Instruction: Rewrite the text of the material below, replacing every "Get Tickets" with "Register Now" and keeping everything else unchanged. Omit the pictures from your answer.

(Material drawn from a dataset)

*** Begin section ***

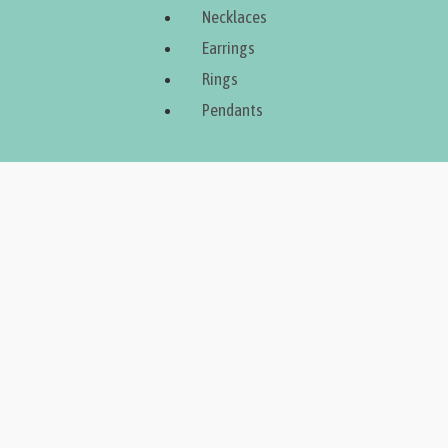
Necklaces
Earrings
Rings
Pendants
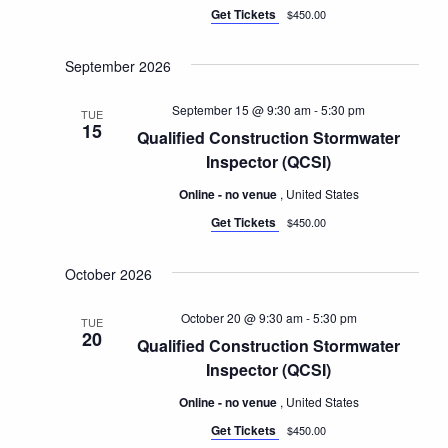
Get Tickets
$450.00
September 2026
September 15 @ 9:30 am
-
5:30 pm
TUE
15
Qualified Construction Stormwater
Inspector (QCSI)
Online - no venue
, United States
Get Tickets
$450.00
October 2026
October 20 @ 9:30 am
-
5:30 pm
TUE
20
Qualified Construction Stormwater
Inspector (QCSI)
Online - no venue
, United States
Get Tickets
$450.00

*** End section ***

Solution to the problem:
Necklaces
Earrings
Rings
Pendants
Register Now
$450.00
September 2026
September 15 @ 9:30 am
-
5:30 pm
TUE
15
Qualified Construction Stormwater
Inspector (QCSI)
Online - no venue
, United States
Register Now
$450.00
October 2026
October 20 @ 9:30 am
-
5:30 pm
TUE
20
Qualified Construction Stormwater
Inspector (QCSI)
Online - no venue
, United States
Register Now
$450.00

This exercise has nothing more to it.